I’m certainly no stranger to the occasional urge to rip open a chocolate bar, go through the drive-thru window, or dive into a bag of my favorite snacks – and I’ll bet you aren’t a stranger to this either. The occasional indulgence isn’t anything to be alarmed about, but if you find yourself licking the remnants of these indulgences off your fingers on a more regular basis, you’ll need to practice some mindful control to get in charge of those cravings. The goal here is to be in charge of your cravings, not have them be in charge of you.
Here’s how to handle these cravings and get back in the saddle for your healthy routine.

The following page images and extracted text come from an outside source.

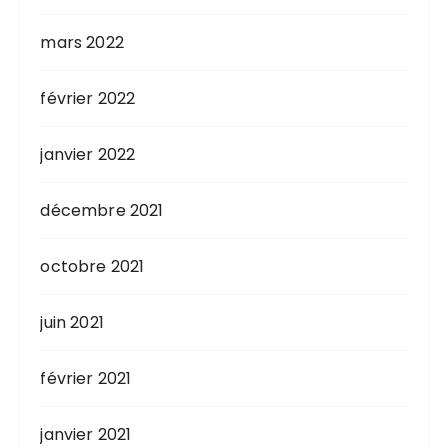
mars 2022
février 2022
janvier 2022
décembre 2021
octobre 2021
juin 2021
février 2021
janvier 2021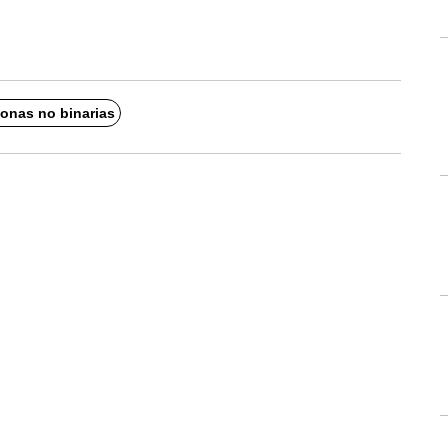
onas no binarias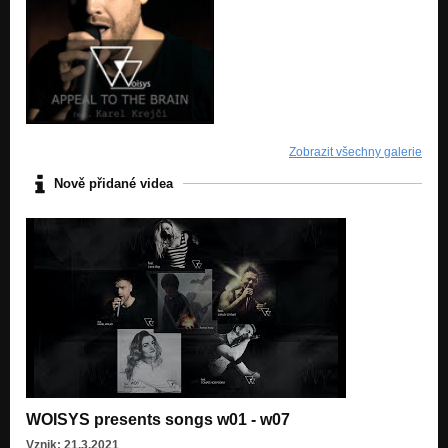
Zobrazit všechny galerie
Nově přidané videa
WOISYS presents songs w01 - w07
Vznik: 21.3.2021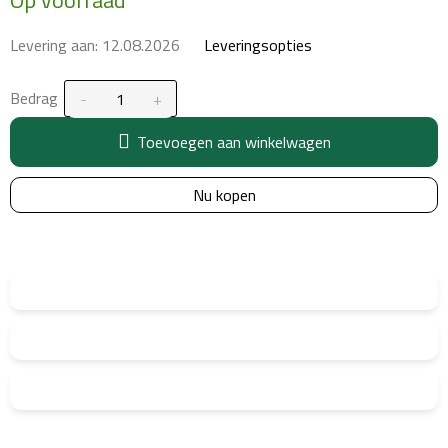
Levering aan:
12.08.2026
Leveringsopties
Bedrag
Toevoegen aan winkelwagen
Nu kopen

Get to the root of your cravings
Take note of when you’re going for these foods. Is it boredom? Did you have a horrible day at work? Is it that time of the month? All of these things can be a trigger for your cravings. Try to be mindful of them once you identify them. Next time the craving comes around, stop and evaluate your surroundings, noticing what may be triggering this craving. Find alternatives 80% of the time and all yourself some indulgences the remainder of the time. Eating healthy most of the time will drastically lower your cravings. So, finding the right food to fuel you will conquer cravings.
Be grateful
Practicing gratitude before a meal will alleviate the feelings of deprivation. Be truly grateful for the food before you, the people who worked to provide that food, and the awareness of how wonderful it is to have such an abundance of food around us that we have as many choices as we do.
Slow down when eating
Mindful eating is the best way to keep from overeating, whether you’re eating a nutritious meal or splurging. Your brain doesn’t get the message that your stomach is full for about 20 minutes. Therefore, slowly chew your food. Savor the flavors. You’ll find you won’t need to eat your entire portion, nor will you feel like you have room for dessert.
Do something else
Cravings never last forever. The very first thing to do is drink water. Many people confuse thirst for hunger. Try to distract yourself – eventually, you’ll forget about your craving. Go for a walk, read a book, message your friends, sort the laundry or involve yourself with anything else that you can think of. Before you know it, you’ll have forgotten about that niggling craving.
Swap smartly
If you really can’t help munching while you are watching a movie, swap out unhealthy options for healthier ones. Choose crispy carrot and celery sticks with hummus or a small serving of mixed nuts. Want something cool, sweet and refreshing? Freeze melon balls to get an ice cream-like experience without the guilt.
Keep your food cravings out of the house
You know the saying “out of sight, out of mind,” right? It’s so true when it comes to food cravings. As much as possible, keep these things out of your home. If you get late-night cravings, you won’t have those things around to binge on, and you’ll be less likely to go out of your way to get them.
Cravings will come and go, but when you’re armed with solutions to combat them, you’re putting yourself in the position to control the cravings, rather than being controlled by them.
My late-night secret to handling cravings and still get to sleep is to have a handful of raw nuts. It not only satisfies the taste and crunch factors, it helps keep my blood sugar levels stable overnight.
Try it and see if it helps you through the night. What works best for you to overcome cravings?